No. The Monroe Doctrine (1823) told European nations to stay out of the hemisphere, while international police power (1904) claimed the U.S. right to intervene inside Latin American countries. Roosevelt framed his corollary as enforcing the Monroe Doctrine, but it fundamentally changed it from defensive to interventionist.
Yes. Under the Roosevelt Corollary, the U.S. took over Dominican customs collection in 1905 and intervened repeatedly in Caribbean and Central American nations in the early 1900s. Taft's Dollar Diplomacy continued the same logic with economic pressure instead of troops.
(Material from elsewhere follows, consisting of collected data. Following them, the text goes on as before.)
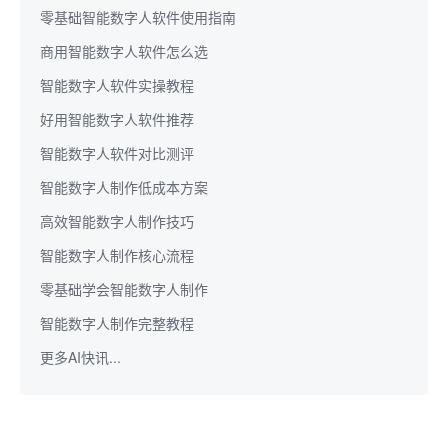
零基础智能数字人软件使用指南
商用智能数字人软件怎么选
智能数字人软件实操教程
好用智能数字人软件推荐
智能数字人软件对比测评
智能数字人制作低成本方案
高效智能数字人制作技巧
智能数字人制作核心流程
零基础学会智能数字人制作
智能数字人制作完整教程
更多AI快讯...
They're two sides of the same Roosevelt policy. International police power is the justification (the U.S. has the right to intervene), while Big Stick diplomacy is the approach that made it credible (a powerful navy and the willingness to use force). On the exam, you can use them together as evidence of interventionist foreign policy.
Because intervening in sovereign nations violates self-determination, the principle that people should govern themselves. Anti-imperialists, including the Anti-Imperialist League, also argued it broke with America's isolationist foreign policy tradition, the argument captured in KC-7.3.I.B.